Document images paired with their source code
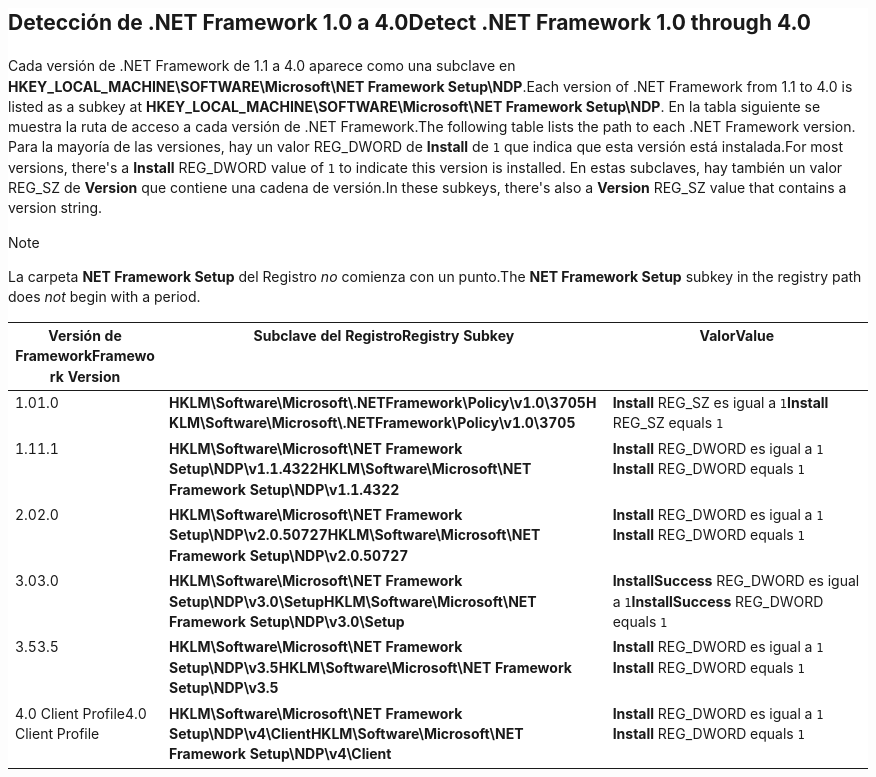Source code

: ## <a name="detect-net-framework-10-through-40"></a><span data-ttu-id="0c70d-205">Detección de .NET Framework 1.0 a 4.0</span><span class="sxs-lookup"><span data-stu-id="0c70d-205">Detect .NET Framework 1.0 through 4.0</span></span>

<span data-ttu-id="0c70d-206">Cada versión de .NET Framework de 1.1 a 4.0 aparece como una subclave en **HKEY_LOCAL_MACHINE\\SOFTWARE\\Microsoft\\NET Framework Setup\\NDP**.</span><span class="sxs-lookup"><span data-stu-id="0c70d-206">Each version of .NET Framework from 1.1 to 4.0 is listed as a subkey at **HKEY_LOCAL_MACHINE\\SOFTWARE\\Microsoft\\NET Framework Setup\\NDP**.</span></span> <span data-ttu-id="0c70d-207">En la tabla siguiente se muestra la ruta de acceso a cada versión de .NET Framework.</span><span class="sxs-lookup"><span data-stu-id="0c70d-207">The following table lists the path to each .NET Framework version.</span></span> <span data-ttu-id="0c70d-208">Para la mayoría de las versiones, hay un valor REG_DWORD de **Install** de `1` que indica que esta versión está instalada.</span><span class="sxs-lookup"><span data-stu-id="0c70d-208">For most versions, there's a **Install** REG_DWORD value of `1` to indicate this version is installed.</span></span> <span data-ttu-id="0c70d-209">En estas subclaves, hay también un valor REG_SZ de **Version** que contiene una cadena de versión.</span><span class="sxs-lookup"><span data-stu-id="0c70d-209">In these subkeys, there's also a **Version** REG_SZ value that contains a version string.</span></span>

> [!NOTE]
> <span data-ttu-id="0c70d-210">La carpeta **NET Framework Setup** del Registro *no* comienza con un punto.</span><span class="sxs-lookup"><span data-stu-id="0c70d-210">The **NET Framework Setup** subkey in the registry path does *not* begin with a period.</span></span>

| <span data-ttu-id="0c70d-211">Versión de Framework</span><span class="sxs-lookup"><span data-stu-id="0c70d-211">Framework Version</span></span>  | <span data-ttu-id="0c70d-212">Subclave del Registro</span><span class="sxs-lookup"><span data-stu-id="0c70d-212">Registry Subkey</span></span> | <span data-ttu-id="0c70d-213">Valor</span><span class="sxs-lookup"><span data-stu-id="0c70d-213">Value</span></span> |
| ------------------ | --------------- | ----- |
| <span data-ttu-id="0c70d-214">1.0</span><span class="sxs-lookup"><span data-stu-id="0c70d-214">1.0</span></span>                | <span data-ttu-id="0c70d-215">**HKLM\\Software\\Microsoft\\.NETFramework\\Policy\\v1.0\\3705**</span><span class="sxs-lookup"><span data-stu-id="0c70d-215">**HKLM\\Software\\Microsoft\\.NETFramework\\Policy\\v1.0\\3705**</span></span>     | <span data-ttu-id="0c70d-216">**Install** REG_SZ es igual a `1`</span><span class="sxs-lookup"><span data-stu-id="0c70d-216">**Install** REG_SZ equals `1`</span></span> |
| <span data-ttu-id="0c70d-217">1.1</span><span class="sxs-lookup"><span data-stu-id="0c70d-217">1.1</span></span>                | <span data-ttu-id="0c70d-218">**HKLM\\Software\\Microsoft\\NET Framework Setup\\NDP\\v1.1.4322**</span><span class="sxs-lookup"><span data-stu-id="0c70d-218">**HKLM\\Software\\Microsoft\\NET Framework Setup\\NDP\\v1.1.4322**</span></span>   | <span data-ttu-id="0c70d-219">**Install** REG_DWORD es igual a `1`</span><span class="sxs-lookup"><span data-stu-id="0c70d-219">**Install** REG_DWORD equals `1`</span></span> |
| <span data-ttu-id="0c70d-220">2.0</span><span class="sxs-lookup"><span data-stu-id="0c70d-220">2.0</span></span>                | <span data-ttu-id="0c70d-221">**HKLM\\Software\\Microsoft\\NET Framework Setup\\NDP\\v2.0.50727**</span><span class="sxs-lookup"><span data-stu-id="0c70d-221">**HKLM\\Software\\Microsoft\\NET Framework Setup\\NDP\\v2.0.50727**</span></span>  | <span data-ttu-id="0c70d-222">**Install** REG_DWORD es igual a `1`</span><span class="sxs-lookup"><span data-stu-id="0c70d-222">**Install** REG_DWORD equals `1`</span></span> |
| <span data-ttu-id="0c70d-223">3.0</span><span class="sxs-lookup"><span data-stu-id="0c70d-223">3.0</span></span>                | <span data-ttu-id="0c70d-224">**HKLM\\Software\\Microsoft\\NET Framework Setup\\NDP\\v3.0\\Setup**</span><span class="sxs-lookup"><span data-stu-id="0c70d-224">**HKLM\\Software\\Microsoft\\NET Framework Setup\\NDP\\v3.0\\Setup**</span></span> | <span data-ttu-id="0c70d-225">**InstallSuccess** REG_DWORD es igual a `1`</span><span class="sxs-lookup"><span data-stu-id="0c70d-225">**InstallSuccess** REG_DWORD equals `1`</span></span> |
| <span data-ttu-id="0c70d-226">3.5</span><span class="sxs-lookup"><span data-stu-id="0c70d-226">3.5</span></span>                | <span data-ttu-id="0c70d-227">**HKLM\\Software\\Microsoft\\NET Framework Setup\\NDP\\v3.5**</span><span class="sxs-lookup"><span data-stu-id="0c70d-227">**HKLM\\Software\\Microsoft\\NET Framework Setup\\NDP\\v3.5**</span></span>        | <span data-ttu-id="0c70d-228">**Install** REG_DWORD es igual a `1`</span><span class="sxs-lookup"><span data-stu-id="0c70d-228">**Install** REG_DWORD equals `1`</span></span> |
| <span data-ttu-id="0c70d-229">4.0 Client Profile</span><span class="sxs-lookup"><span data-stu-id="0c70d-229">4.0 Client Profile</span></span> | <span data-ttu-id="0c70d-230">**HKLM\\Software\\Microsoft\\NET Framework Setup\\NDP\\v4\\Client**</span><span class="sxs-lookup"><span data-stu-id="0c70d-230">**HKLM\\Software\\Microsoft\\NET Framework Setup\\NDP\\v4\\Client**</span></span>  | <span data-ttu-id="0c70d-231">**Install** REG_DWORD es igual a `1`</span><span class="sxs-lookup"><span data-stu-id="0c70d-231">**Install** REG_DWORD equals `1`</span></span> |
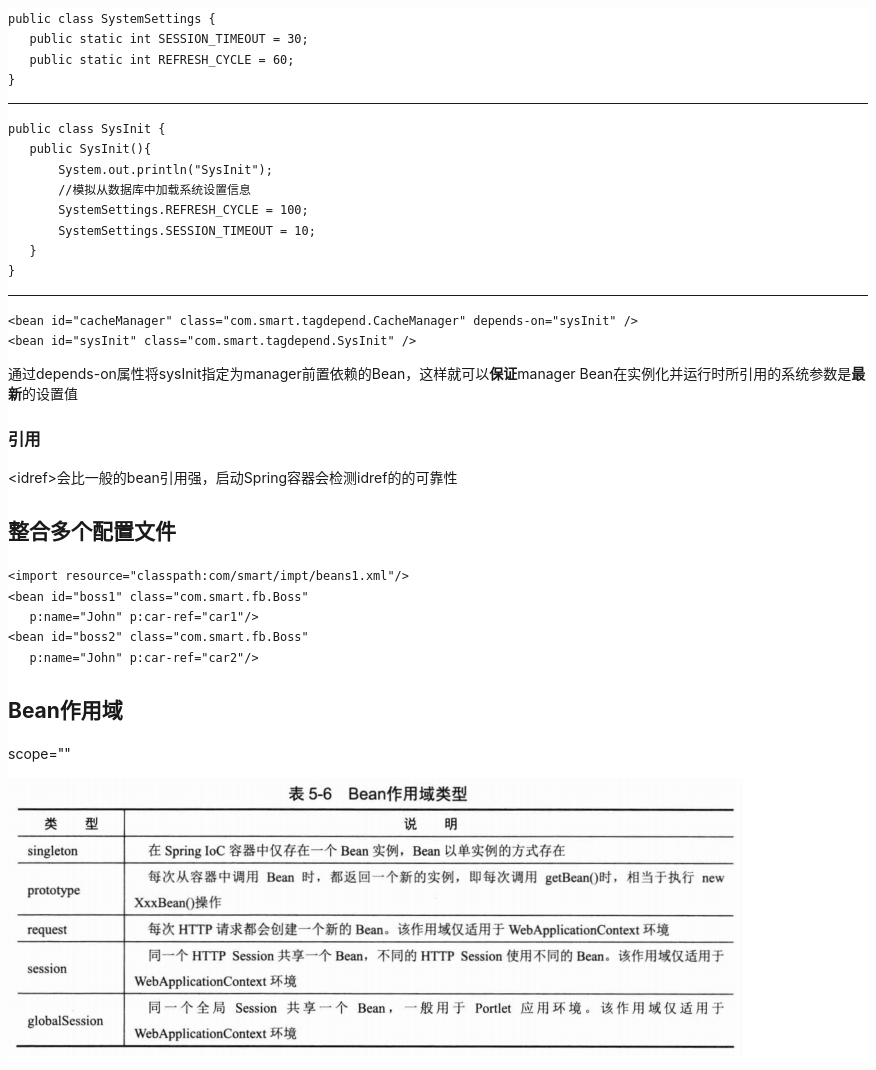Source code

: 	public class SystemSettings {
	   public static int SESSION_TIMEOUT = 30;
	   public static int REFRESH_CYCLE = 60;
	}

---

	public class SysInit {
	   public SysInit(){  
		   System.out.println("SysInit");
		   //模拟从数据库中加载系统设置信息
		   SystemSettings.REFRESH_CYCLE = 100;
		   SystemSettings.SESSION_TIMEOUT = 10;
	   }
	}

---

	<bean id="cacheManager" class="com.smart.tagdepend.CacheManager" depends-on="sysInit" />
	<bean id="sysInit" class="com.smart.tagdepend.SysInit" />

通过depends-on属性将sysInit指定为manager前置依赖的Bean，这样就可以**保证**manager Bean在实例化并运行时所引用的系统参数是**最新**的设置值

### 引用 ###

&lt;idref&gt;会比一般的bean引用强，启动Spring容器会检测idref的的可靠性

## 整合多个配置文件 ##

    <import resource="classpath:com/smart/impt/beans1.xml"/>
	<bean id="boss1" class="com.smart.fb.Boss"
	   p:name="John" p:car-ref="car1"/>
	<bean id="boss2" class="com.smart.fb.Boss"
	   p:name="John" p:car-ref="car2"/>

## Bean作用域 ##

scope=""

![](image/bean-scope.png)

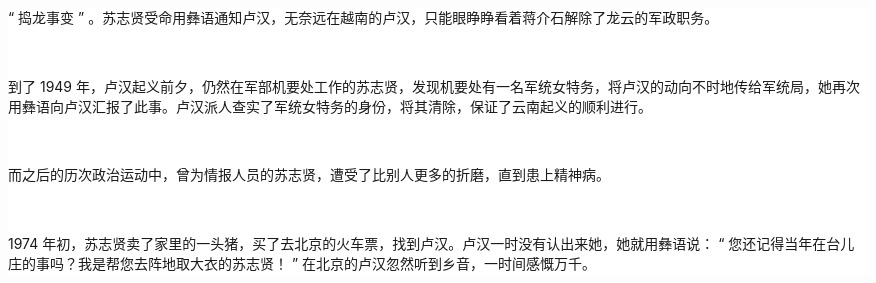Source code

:    “
  </span>
  <span class="s1">
   捣龙事变
  </span>
  <span class="s2">
   ”
  </span>
  <span class="s1">
   。苏志贤受命用彝语通知卢汉，无奈远在越南的卢汉，只能眼睁睁看着蒋介石解除了龙云的军政职务。
  </span>
 </p>
 <p class="p1">
  <span class="s1">
  </span>
  <br/>
 </p>
 <p class="p2">
  <span class="s1">
   到了
  </span>
  <span class="s2">
   1949
  </span>
  <span class="s1">
   年，卢汉起义前夕，仍然在军部机要处工作的苏志贤，发现机要处有一名军统女特务，将卢汉的动向不时地传给军统局，她再次用彝语向卢汉汇报了此事。卢汉派人查实了军统女特务的身份，将其清除，保证了云南起义的顺利进行。
  </span>
 </p>
 <p class="p1">
  <span class="s1">
  </span>
  <br/>
 </p>
 <p class="p2">
  <span class="s1">
   而之后的历次政治运动中，曾为情报人员的苏志贤，遭受了比别人更多的折磨，直到患上精神病。
  </span>
 </p>
 <p class="p1">
  <span class="s1">
  </span>
  <br/>
 </p>
 <p class="p2">
  <span class="s2">
   1974
  </span>
  <span class="s1">
   年初，苏志贤卖了家里的一头猪，买了去北京的火车票，找到卢汉。卢汉一时没有认出来她，她就用彝语说：
  </span>
  <span class="s2">
   “
  </span>
  <span class="s1">
   您还记得当年在台儿庄的事吗？我是帮您去阵地取大衣的苏志贤！
  </span>
  <span class="s2">
   ”
  </span>
  <span class="s1">
   在北京的卢汉忽然听到乡音，一时间感慨万千。
  </span>
 </p>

**INSTRUCTIONS TO FOLLOW**
Lay out the portion of the rows from their beginning through the line containing "1.0 through 4.0</span></span>" as a Markdown table with the columns Line and Text, skipping blank lines. Omit the pictures.

**WRITTEN SOLUTION**
| Line | Text |
|---|---|
| 1 | Source code |
| 2 | : ## <a name="detect-net-framework-10-through-40"></a><span data-ttu-id="0c70d-205">Detección de .NET Framework 1.0 a 4.0</span><span class="sxs-lookup"><span data-stu-id="0c70d-205">Detect .NET Framework 1.0 through 4.0</span></span> |